We are seeking a skilled Data Engineer to join our team and help build and maintain robust data pipelines, optimize data processing workflows, and ensure the availability and reliability of data infrastructure. You will work closely with data scientists, analysts, and software engineers to enable seamless data-driven decision-making.
Design, develop, and maintain scalable ETL (Extract, Transform, Load) pipelines.
Build and optimize data warehouses, lakes, and pipelines for analytics and machine learning applications.
Collaborate with data scientists and analysts to ensure efficient data access and modeling.
Implement data quality checks, monitoring, and governance processes.
Optimize database queries and storage solutions for performance and cost-effectiveness.
Work with big data technologies such as Spark, Hadoop, or Kafka.
Develop and maintain API integrations for data ingestion and sharing.

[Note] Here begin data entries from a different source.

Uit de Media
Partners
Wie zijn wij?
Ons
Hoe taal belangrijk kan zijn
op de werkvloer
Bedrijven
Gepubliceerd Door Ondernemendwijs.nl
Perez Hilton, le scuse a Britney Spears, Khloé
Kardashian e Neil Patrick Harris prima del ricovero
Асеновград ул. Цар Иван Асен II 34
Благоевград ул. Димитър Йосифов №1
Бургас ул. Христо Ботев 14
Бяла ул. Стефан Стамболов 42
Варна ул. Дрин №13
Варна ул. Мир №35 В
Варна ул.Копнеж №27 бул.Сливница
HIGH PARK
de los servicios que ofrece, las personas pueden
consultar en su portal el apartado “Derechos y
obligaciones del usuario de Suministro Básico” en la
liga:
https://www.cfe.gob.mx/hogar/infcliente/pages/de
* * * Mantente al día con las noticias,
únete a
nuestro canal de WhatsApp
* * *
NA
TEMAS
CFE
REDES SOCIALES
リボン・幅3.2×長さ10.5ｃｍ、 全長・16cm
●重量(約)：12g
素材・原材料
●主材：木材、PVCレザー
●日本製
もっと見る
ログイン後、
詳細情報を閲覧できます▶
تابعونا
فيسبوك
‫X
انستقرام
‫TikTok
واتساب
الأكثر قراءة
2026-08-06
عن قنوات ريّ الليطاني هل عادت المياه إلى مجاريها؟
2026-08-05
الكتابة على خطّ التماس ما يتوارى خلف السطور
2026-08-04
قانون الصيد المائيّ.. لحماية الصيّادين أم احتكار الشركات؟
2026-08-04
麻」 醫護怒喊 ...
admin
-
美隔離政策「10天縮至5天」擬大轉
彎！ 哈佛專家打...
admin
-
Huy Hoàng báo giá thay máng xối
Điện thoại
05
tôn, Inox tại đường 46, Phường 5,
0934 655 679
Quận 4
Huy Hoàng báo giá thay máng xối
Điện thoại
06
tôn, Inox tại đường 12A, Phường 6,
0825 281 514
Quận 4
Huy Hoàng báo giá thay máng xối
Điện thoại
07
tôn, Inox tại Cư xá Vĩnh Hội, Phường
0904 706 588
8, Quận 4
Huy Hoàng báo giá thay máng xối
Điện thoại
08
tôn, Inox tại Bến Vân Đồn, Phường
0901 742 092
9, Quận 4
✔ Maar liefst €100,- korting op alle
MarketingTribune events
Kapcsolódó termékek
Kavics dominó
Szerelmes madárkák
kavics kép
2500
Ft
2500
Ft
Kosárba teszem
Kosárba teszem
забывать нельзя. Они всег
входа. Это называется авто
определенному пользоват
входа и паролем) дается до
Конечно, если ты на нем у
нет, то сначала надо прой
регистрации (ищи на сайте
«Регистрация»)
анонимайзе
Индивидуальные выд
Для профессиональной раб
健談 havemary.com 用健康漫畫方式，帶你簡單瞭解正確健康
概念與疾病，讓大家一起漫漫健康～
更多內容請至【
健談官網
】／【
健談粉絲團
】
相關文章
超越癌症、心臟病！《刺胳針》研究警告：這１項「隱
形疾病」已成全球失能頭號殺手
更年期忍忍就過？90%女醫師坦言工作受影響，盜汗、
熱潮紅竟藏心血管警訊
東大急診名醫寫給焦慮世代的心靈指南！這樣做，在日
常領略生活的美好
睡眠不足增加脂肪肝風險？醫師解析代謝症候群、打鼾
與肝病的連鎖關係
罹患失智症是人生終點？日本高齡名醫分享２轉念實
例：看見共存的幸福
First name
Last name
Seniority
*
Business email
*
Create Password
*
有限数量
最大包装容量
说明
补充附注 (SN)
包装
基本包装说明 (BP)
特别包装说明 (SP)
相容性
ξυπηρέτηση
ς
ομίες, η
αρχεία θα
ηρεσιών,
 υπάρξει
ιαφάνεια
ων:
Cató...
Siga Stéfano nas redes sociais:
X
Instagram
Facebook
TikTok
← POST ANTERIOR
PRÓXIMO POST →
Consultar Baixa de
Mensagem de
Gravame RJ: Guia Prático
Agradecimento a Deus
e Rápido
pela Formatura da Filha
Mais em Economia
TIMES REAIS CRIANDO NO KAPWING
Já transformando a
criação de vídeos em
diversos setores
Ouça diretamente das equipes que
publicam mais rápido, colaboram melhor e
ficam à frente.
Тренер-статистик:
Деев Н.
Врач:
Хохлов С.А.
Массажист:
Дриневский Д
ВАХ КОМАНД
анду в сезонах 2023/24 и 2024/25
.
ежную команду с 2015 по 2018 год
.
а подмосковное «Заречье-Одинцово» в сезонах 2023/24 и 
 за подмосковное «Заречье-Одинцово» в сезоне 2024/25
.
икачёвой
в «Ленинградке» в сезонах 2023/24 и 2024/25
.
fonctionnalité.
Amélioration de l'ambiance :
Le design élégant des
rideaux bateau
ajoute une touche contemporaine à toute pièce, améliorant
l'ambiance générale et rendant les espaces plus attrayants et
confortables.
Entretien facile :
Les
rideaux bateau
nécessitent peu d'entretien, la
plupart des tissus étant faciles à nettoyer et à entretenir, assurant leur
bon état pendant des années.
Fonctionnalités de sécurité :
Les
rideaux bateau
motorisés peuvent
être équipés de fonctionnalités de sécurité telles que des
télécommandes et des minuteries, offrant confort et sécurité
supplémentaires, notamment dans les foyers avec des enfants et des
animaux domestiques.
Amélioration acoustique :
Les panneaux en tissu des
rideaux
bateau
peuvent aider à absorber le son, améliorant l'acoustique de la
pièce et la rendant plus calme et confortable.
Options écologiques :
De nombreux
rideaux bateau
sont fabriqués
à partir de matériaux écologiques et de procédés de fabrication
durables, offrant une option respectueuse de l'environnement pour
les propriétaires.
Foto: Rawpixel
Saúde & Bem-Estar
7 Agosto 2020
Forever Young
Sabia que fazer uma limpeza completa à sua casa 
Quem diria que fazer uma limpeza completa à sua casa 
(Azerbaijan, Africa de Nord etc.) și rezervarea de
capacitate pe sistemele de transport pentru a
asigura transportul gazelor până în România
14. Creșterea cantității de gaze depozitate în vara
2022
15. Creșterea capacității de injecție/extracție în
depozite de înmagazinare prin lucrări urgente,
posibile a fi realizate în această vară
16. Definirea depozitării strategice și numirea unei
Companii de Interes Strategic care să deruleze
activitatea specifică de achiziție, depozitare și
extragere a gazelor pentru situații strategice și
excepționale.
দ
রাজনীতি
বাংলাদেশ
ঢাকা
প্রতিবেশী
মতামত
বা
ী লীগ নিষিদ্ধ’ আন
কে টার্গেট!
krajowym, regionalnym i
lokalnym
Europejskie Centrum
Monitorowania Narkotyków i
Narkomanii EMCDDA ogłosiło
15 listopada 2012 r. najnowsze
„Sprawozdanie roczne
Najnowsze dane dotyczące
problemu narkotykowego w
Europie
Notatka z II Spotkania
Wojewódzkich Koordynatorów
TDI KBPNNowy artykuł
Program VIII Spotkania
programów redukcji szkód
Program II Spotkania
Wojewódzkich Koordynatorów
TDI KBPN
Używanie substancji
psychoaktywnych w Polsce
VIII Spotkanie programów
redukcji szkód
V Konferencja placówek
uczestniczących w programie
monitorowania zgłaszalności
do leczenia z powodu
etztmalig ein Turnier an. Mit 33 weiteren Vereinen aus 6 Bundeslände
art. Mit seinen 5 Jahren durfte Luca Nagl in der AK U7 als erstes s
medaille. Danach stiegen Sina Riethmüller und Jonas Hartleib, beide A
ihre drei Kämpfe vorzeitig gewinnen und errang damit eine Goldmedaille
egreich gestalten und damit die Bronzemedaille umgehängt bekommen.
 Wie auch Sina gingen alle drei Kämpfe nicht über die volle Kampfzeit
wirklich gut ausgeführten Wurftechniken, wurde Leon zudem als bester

Ensure security and compliance best practices are followed in data management.
Bachelor's or Masters degree in Computer Science, Data Engineering, or a related field.
2+ years of experience in Data Engineering or a related field (varies by level).
Proficiency in SQL and NoSQL databases (PostgreSQL, MySQL, MongoDB, etc.).
Hands-on experience with cloud platforms (AWS, Azure, GCP) and data warehouse solutions (Redshift, Snowflake, BigQuery).
Strong programming skills in Python, Java, or Scala for data processing.
Familiarity with ETL tools like Apache Airflow, Talend, or dbt.
Experience with big data frameworks like Spark, Hadoop, or Kafka is a plus.
Understanding of CI/CD practices for data pipeline automation.
Experience with streaming data technologies (Apache Flink, Kinesis, etc.).
Knowledge of machine learning workflows and MLOps.
Exposure to containerization and orchestration (Docker, Kubernetes).